Er definierte eine Lehre, die Monotheismus, Reinkarnationsglauben, ethische Selbstdisziplin und philosophischen Rationalismus miteinander verband. Nach al-Hākims mysteriösem Verschwinden im Jahr 1021 wurden die Drusen verfolgt, zogen sich in abgeschiedene Bergregionen des heutigen Libanon, Syriens und Israels zurück – und entwickelten eine geschlossene, stark identitätsbewusste Religionsgemeinschaft mit geheimen Lehren, klaren sozialen Grenzen und einem tief verwurzelten Loyalitätsprinzip gegenüber dem jeweiligen Staat.
Diese Haltung erklärt, warum Drusen oft als loyale Bürger gelten: ob in Israel oder im Libanon – sie stellen Soldaten, Beamte und politische Führer, ohne ihre religiöse Identität preiszugeben. Auch in Syrien war dies der Fall – seit dem Sturz Assads wird die neue Regierung jedoch kritisch gesehen (mehr dazu unten). Modernisierung nehmen die Drusen selektiv auf: Bildung wird hoch geschätzt, aber Heirat außerhalb der Gemeinschaft ist tabu. Ihre Lebensweise ist ein Balanceakt zwischen Tradition und Gegenwart – getragen von einem tiefen inneren Zusammenhalt und einem klaren ethischen Kompass.
Im Osmanischen Reich etwa lebten die Drusen offiziell als Muslime, praktizierten ihren Glauben aber geheim. In der frühen Neuzeit etablierten sie sich im Libanon als politische Kraft: Im 16. und 17. Jahrhundert unter Emir Fakhr ad-Dīn II. kontrollierten sie weite Teile des Berglibanon und pflegten sogar Beziehungen zu europäischen Mächten wie den Medici in Florenz. Nach seinem Sturz 1635 verloren die Drusen ihre Vorherrschaft, konnten sich jedoch in ihrem Siedlungsraum behaupten.

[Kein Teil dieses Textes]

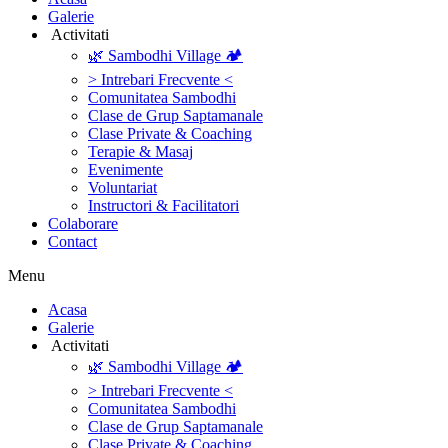
Galerie
‎ ‎Activitati‎
🌿 Sambodhi Village 🏕️
> Intrebari Frecvente <
Comunitatea Sambodhi
Clase de Grup Saptamanale
Clase Private & Coaching
Terapie & Masaj
‎Evenimente
Voluntariat
‏‏‎Instructori & Facilitatori
Colaborare
Contact
Menu
‎Acasa
Galerie
‎ ‎Activitati‎
🌿 Sambodhi Village 🏕️
> Intrebari Frecvente <
Comunitatea Sambodhi
Clase de Grup Saptamanale
Clase Private & Coaching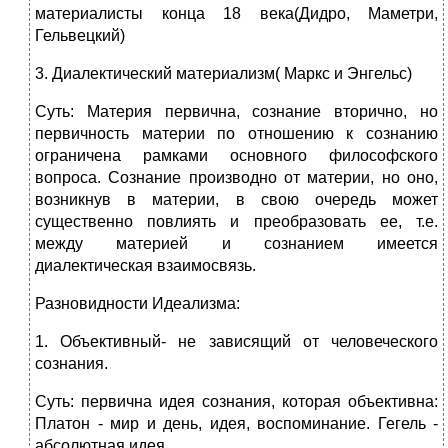
материалисты конца 18 века(Дидро, Маметри,
Гельвецкий)
3. Диалектический материализм( Маркс и Энгельс)
Суть: Материя первична, сознание вторично, но
первичность материи по отношению к сознанию
ограничена рамками основного философского
вопроса. Сознание производно от материи, но оно,
возникнув в материи, в свою очередь может
существенно повлиять и преобразовать ее, т.е.
между материей и сознанием имеется
диалектическая взаимосвязь.
Разновидности Идеализма:
1. Объективный- не зависящий от человеческого
сознания.
Суть: первична идея сознания, которая объективна:
Платон - мир и день, идея, воспоминание. Гегель -
абсолютная идея.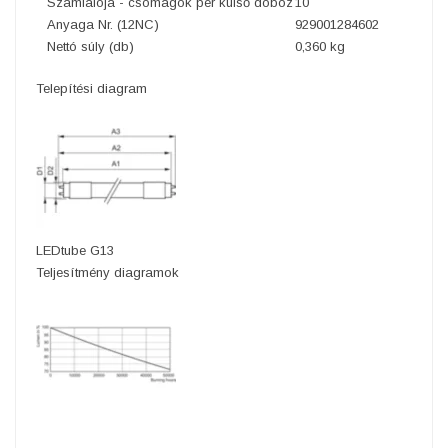
Számlálója - csomagok per külső doboz
10
Anyaga Nr. (12NC)
929001284602
Nettó súly (db)
0,360 kg
Telepítési diagram
LEDtube G13
Teljesítmény diagramok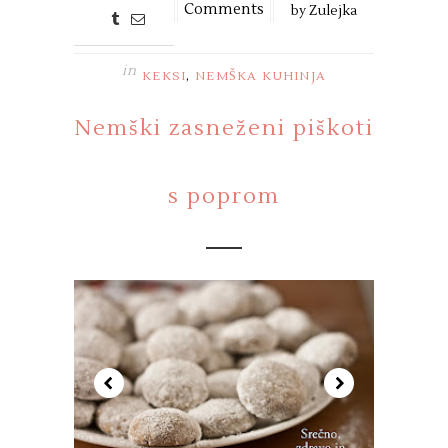
Comments
by
Zulejka
in
,
KEKSI
NEMŠKA KUHINJA
Nemški zasneženi piškoti
s poprom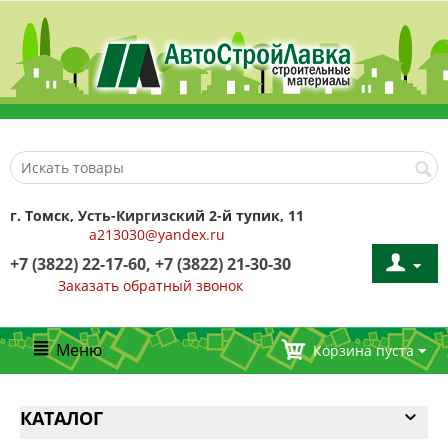
г. Томск, Усть-Киргизский 2-й тупик, 11
a213030@yandex.ru
+7 (3822) 22-17-60, +7 (3822) 21-30-30
Заказать обратный звонок
Меню
Корзина пуста
КАТАЛОГ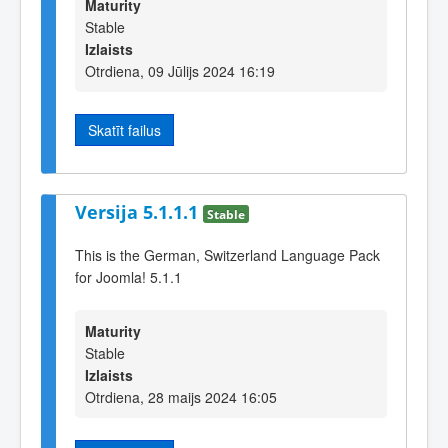
Maturity
Stable
Izlaists
Otrdiena, 09 Jūlijs 2024 16:19
Skatīt failus
Versija 5.1.1.1
Stable
This is the German, Switzerland Language Pack
for Joomla! 5.1.1
Maturity
Stable
Izlaists
Otrdiena, 28 maijs 2024 16:05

Das 19. Jahrhundert war geprägt von schweren Konflikten: Besonders blutig war der Drusen-Maroniten-Krieg 1860, bei dem konfessionelle Spannungen zwischen christlichen und drusischen Gemeinschaften im Libanon eskalierten.
Tausende starben, Frankreich intervenierte militärisch, das Osmanische Reich führte ein neues Verwaltungssystem ein – das „Mutasarrifiyyat“ von Beirut –, das den Einfluss der Drusen langfristig einschränkte. 1921 erlangten die syrischen Drusen in Suwaida einen autonomen Staat – freilich unter französischer Herrschaft. Auch das Verhältnis zu den Franzosen verlief nicht immer friktionsfrei – ein 1925 begonnener Aufstand wurde blutig niedergeschlagen. Doch ihre Wehrhaftigkeit verloren die Drusen nicht – bis heute.